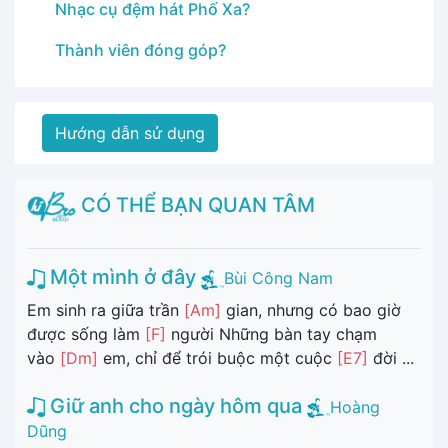
Nhạc cụ đệm hát Phố Xa?
Thành viên đóng góp?
Hướng dẫn sử dụng
CÓ THỂ BẠN QUAN TÂM
Một mình ở đây
Bùi Công Nam
Em sinh ra giữa trần
[Am]
gian, nhưng có bao giờ
được sống làm
[F]
người Những bàn tay chạm
vào
[Dm]
em, chỉ để trói buộc một cuộc
[E7]
đời ...
Giữ anh cho ngày hôm qua
Hoàng
Dũng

- [INSTRUCTIONS TO FOLLOW] Print all the entries again exactly as written, but without the pictures.

- [TASK RESULT]
Nhạc cụ đệm hát Phố Xa?
Thành viên đóng góp?
Hướng dẫn sử dụng
CÓ THỂ BẠN QUAN TÂM
Một mình ở đây
Bùi Công Nam
Em sinh ra giữa trần
[Am]
gian, nhưng có bao giờ
được sống làm
[F]
người Những bàn tay chạm
vào
[Dm]
em, chỉ để trói buộc một cuộc
[E7]
đời ...
Giữ anh cho ngày hôm qua
Hoàng
Dũng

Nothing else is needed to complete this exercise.